B-52s and other US aircraft at Guam’s Andersen Air Force Base.

No American military service has fought longer than the Air Force. They pretty much have been at war since Kosovo. They are beginning to grind down. Breaking D readers are familiar with many of their problems — too few pilots, really old planes and too little time in the air. The head of the Air Force Association, retired Gen. Larry Spencer, offers this pungent view of just how badly Congress has let down the US military and what it should give the Air Force for its 70th birthday. Read on! The Editor. 

The Air Force is too small for its growing missions and too big for its budget at a time when Congress fails to accomplish one of its fundamental duties. The US Constitution’s Article 1, Section 8, directs Congress “To raise and support Armies.”

Congress has failed to support our military with a budget for nine consecutive years. Worse, Congress and our presidents have only passed full appropriations four times in the last 42 years!

Larry Spencer

Instead, Congress punts on the tough budget decisions and settles for Continuing Resolutions (CR), avoiding the tough decisions we elect lawmakers to make. To be clear, CRs are bad for our military. Congress has abdicated its responsibility by delivering 30 CRs in the past 10 years lasting more than 1,000 days.

Let’s take the Air Force as an example. A fiscal year 2018 CR sustains the smallest and oldest Air Force in its’ 70-year history, in the face of increasing threats and demands for aerospace power around the globe.

A CR bars the start of critical new Air Force air, space and cyber programs, services and training. As a former Air Force budget director and vice Chief of Staff, I can tell you this lack of budgetary stability hurts military readiness, morale, and is a colossal waste of taxpayer dollars. In short, the inability for Congress to pass appropriations puts our nation at risk. And this is a self-inflicted wound.

Former Defense Secretary Ash Carter put it well: “The lack of stability represents one of the single biggest strategic risks to our enterprise at DoD. It undercuts stable planning and the efficient use of taxpayer dollars, often in ways taxpayers can’t even see. It baffles our friends and emboldens our foes. It’s managerially and strategically unsound, and it’s unfairly dispiriting to our troops, to their families and our workforce. It’s inefficient for our defense industry partners too.”
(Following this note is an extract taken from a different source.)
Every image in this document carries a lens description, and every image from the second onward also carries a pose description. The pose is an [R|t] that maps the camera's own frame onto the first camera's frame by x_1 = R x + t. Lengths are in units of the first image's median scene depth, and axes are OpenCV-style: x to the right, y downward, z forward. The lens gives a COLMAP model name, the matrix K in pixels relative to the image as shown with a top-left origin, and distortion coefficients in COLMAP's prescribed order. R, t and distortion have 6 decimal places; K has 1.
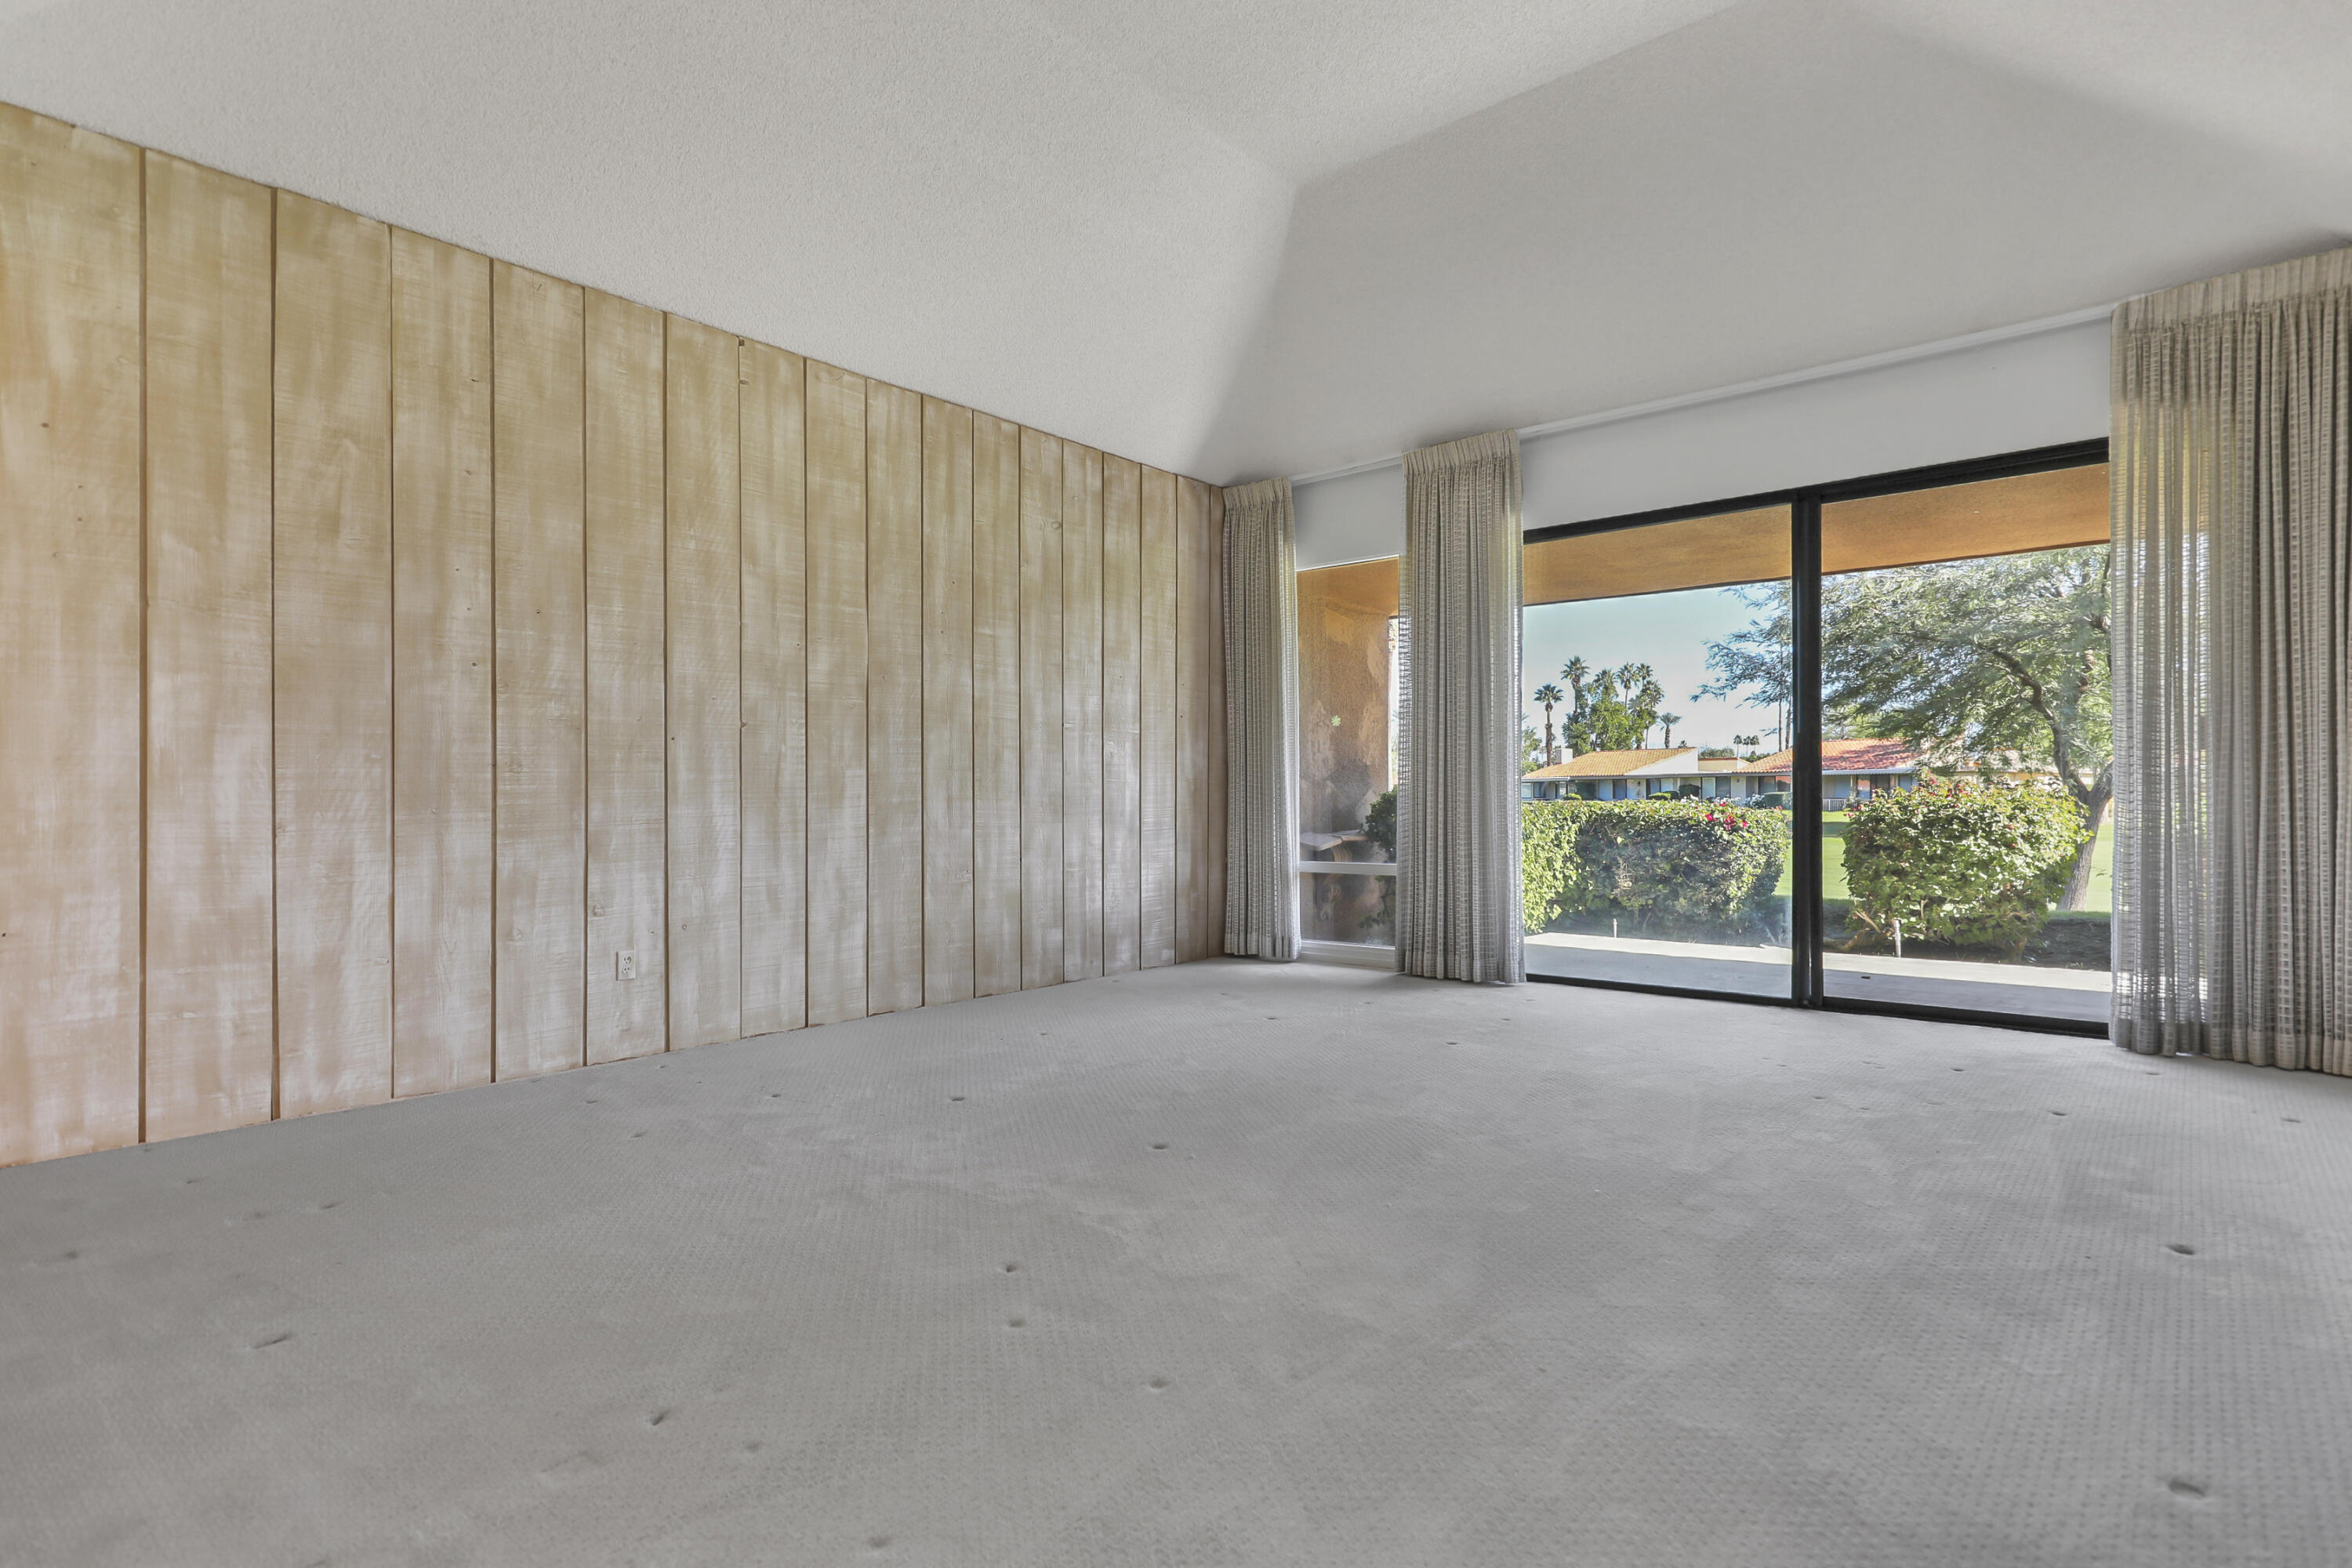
lens RADIAL K [[1164.8, 0, 1176.0], [0, 1164.8, 784.0], [0, 0, 1]] dist [0.000866, -0.000056]
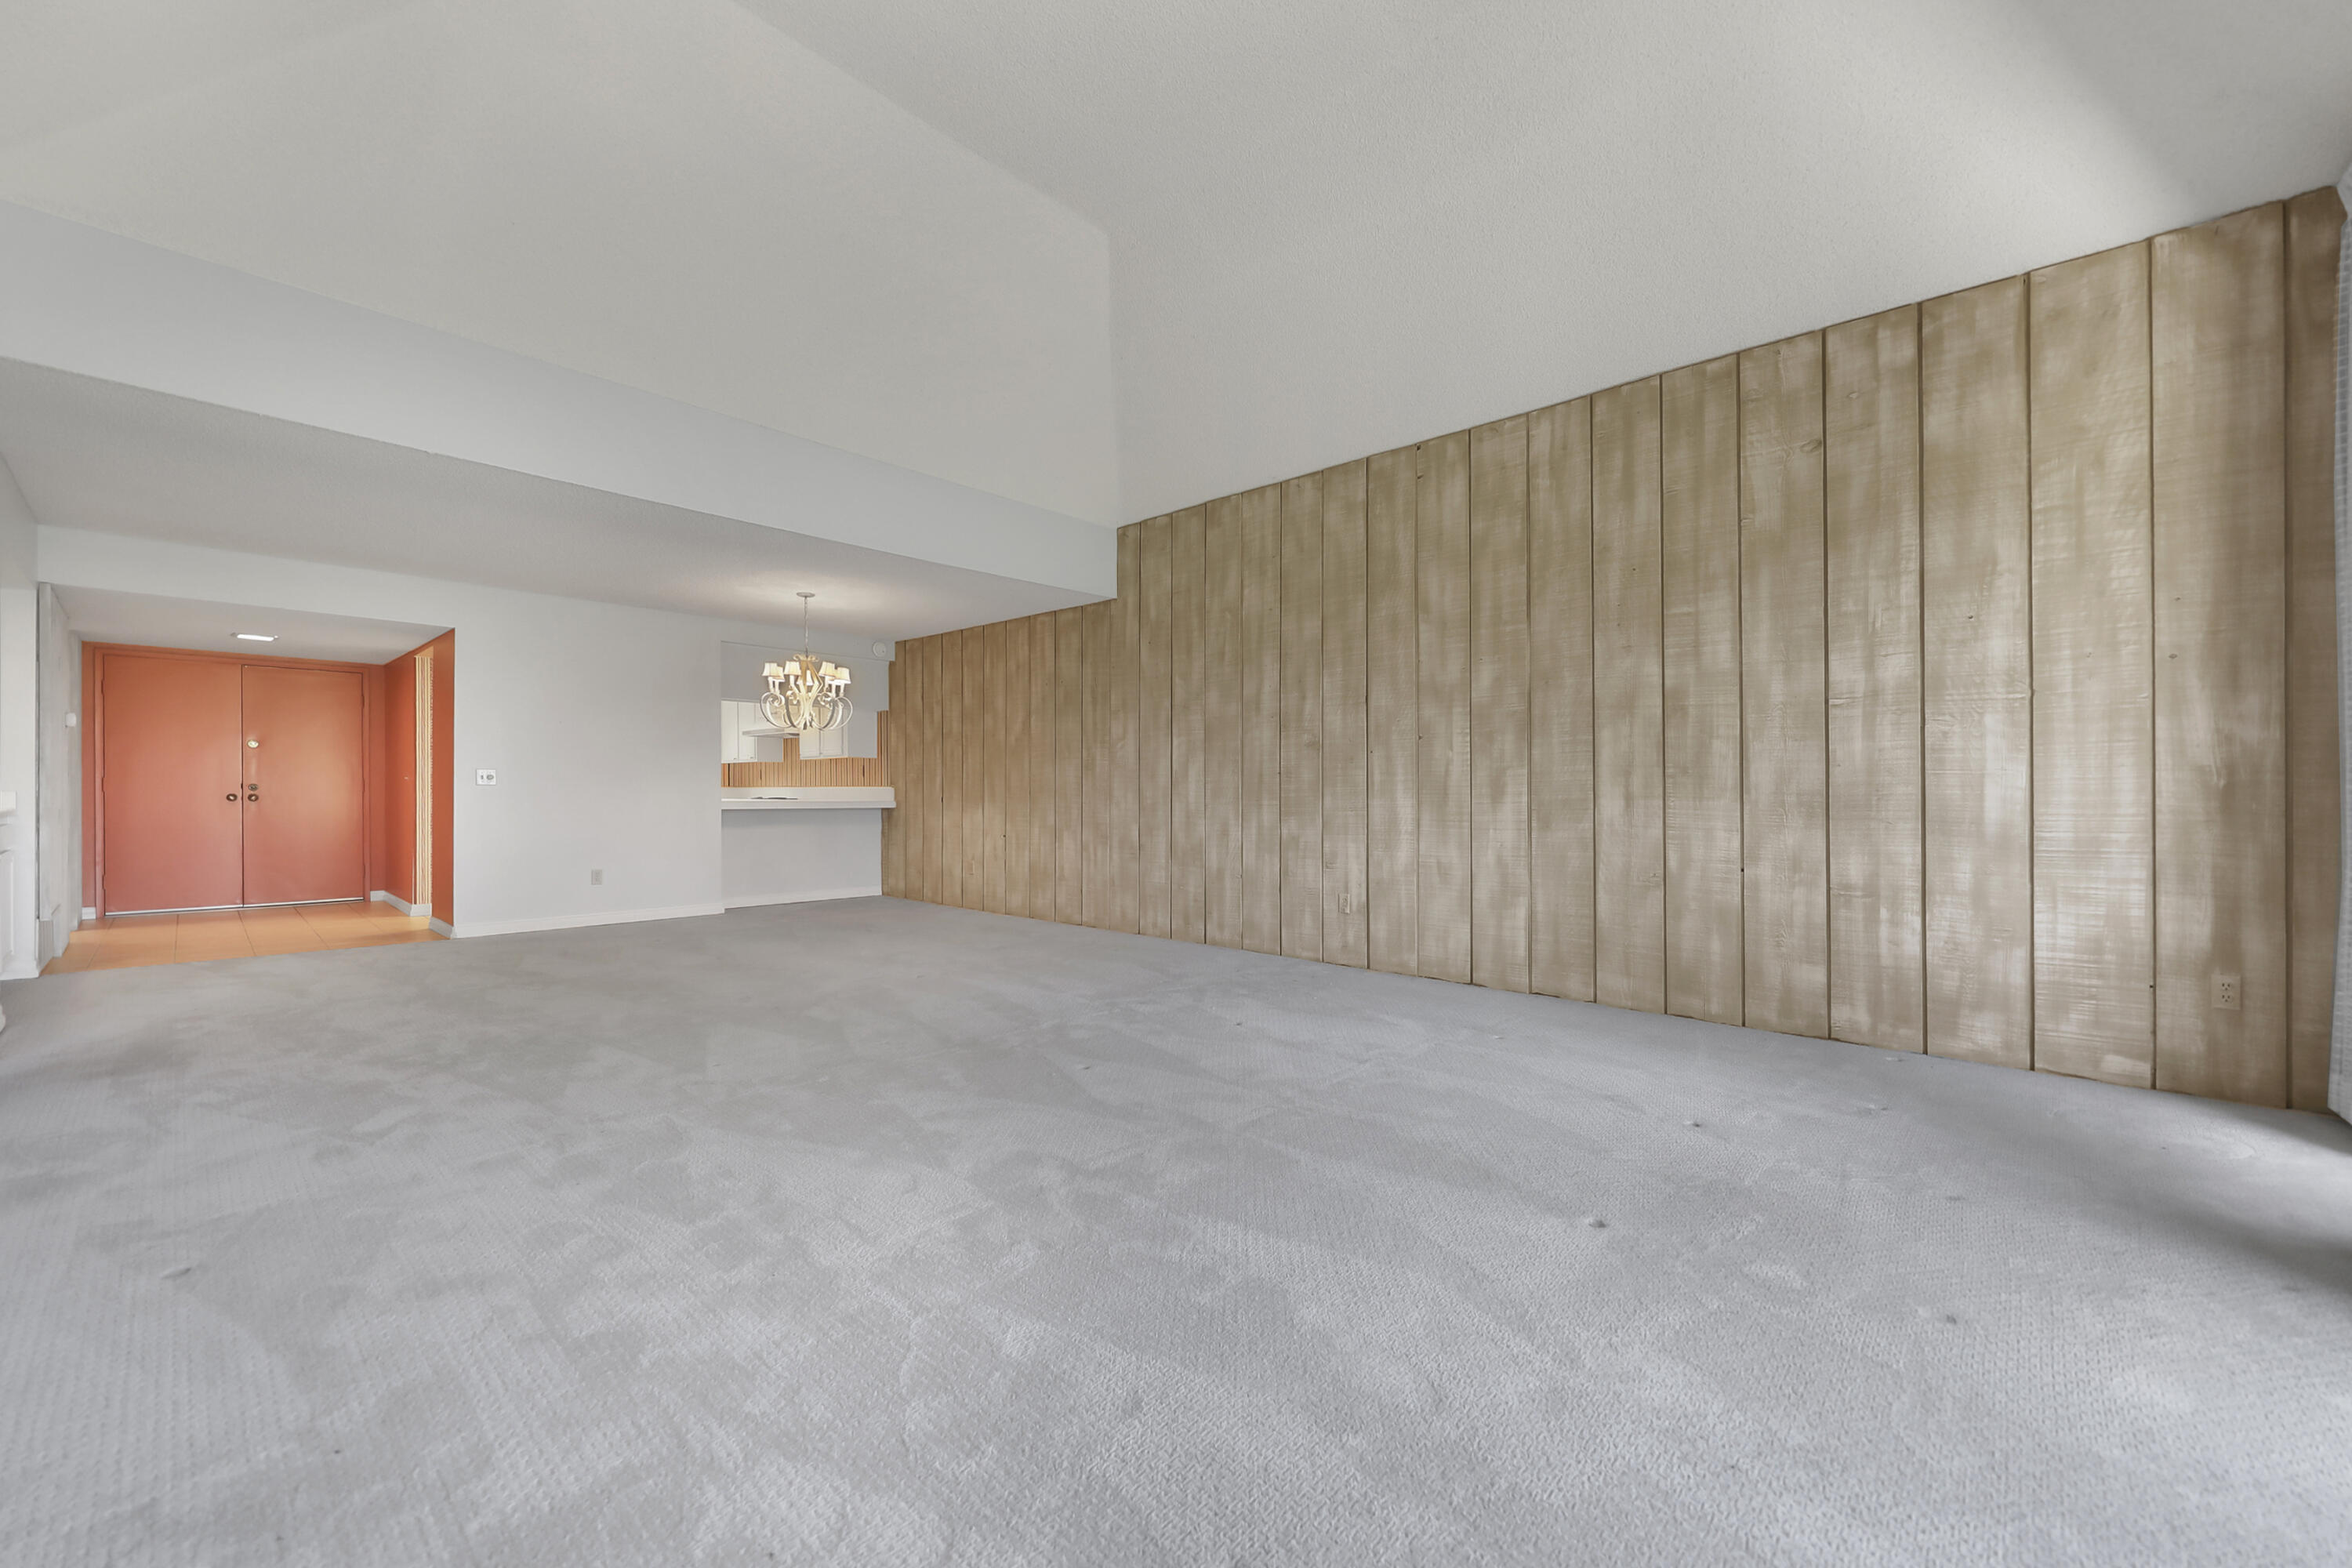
lens RADIAL K [[895.0, 0, 1176.0], [0, 895.0, 784.0], [0, 0, 1]] dist [-0.000927, -0.000122]
pose [[-0.030968, -0.003932, -0.999513, 0.587631], [0.007134, 0.999966, -0.004155, 0.002934], [0.999495, -0.007259, -0.030939, 0.688012]]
Recently, Senate Armed Services Committee leaders John McCain and Jack Reed warned that the military is ready to lose billions of dollars in funding under the current 90-day spending measure. “In practice, this will result in billions of dollars in cuts to the defense budget from last year’s level—cuts that the Department of Defense can ill afford at a time of diminished readiness, strained modernization, and increasing operations,” they noted.

“The last several years our senior military and civilian leaders have come to the Senate Armed Services Committee and asked for the same thing, that our Congress provide stable, predictable funding, and that we provide it on time. Is that a lot to ask?” McCain wondered.

F-16s and F-35 at RAF Lakenheath

Lest I forget, I haven’t even touched on sequestration, which would rip $15 billion from the Air Force’s budget. If our congressional leaders don’t kill sequestration once and for all, the Air Force pilot shortage won’t matter much because airplanes will be grounded.

I heard a lot of news coverage this past weekend on a myriad of topics. Top among those topics was respect for our flag. While we debated the virtues of whether athletes should kneel or lock arms during games, I didn’t hear one commentary that acknowledged we are a nation at war in the Middle East. War drums are beating over North Korea but the news cycle was focused on dueling tweets.

America needs to wake up! Our country has serious challenges.  We need a strong military to protect those freedoms we hold dear. My grandfather and father served in the military to protect and defend our way of life so that I could live free. I served 44 years in the military so my children and grandchildren could enjoy the American dream.

Lawmakers need to stop this piecemeal approach to one of its most sacred responsibilities—protecting the United States and its’ interests.

A recent Gallup poll showed Congress’ approval rating at 11 percent.  I sometimes wonder what those 11 percent are thinking!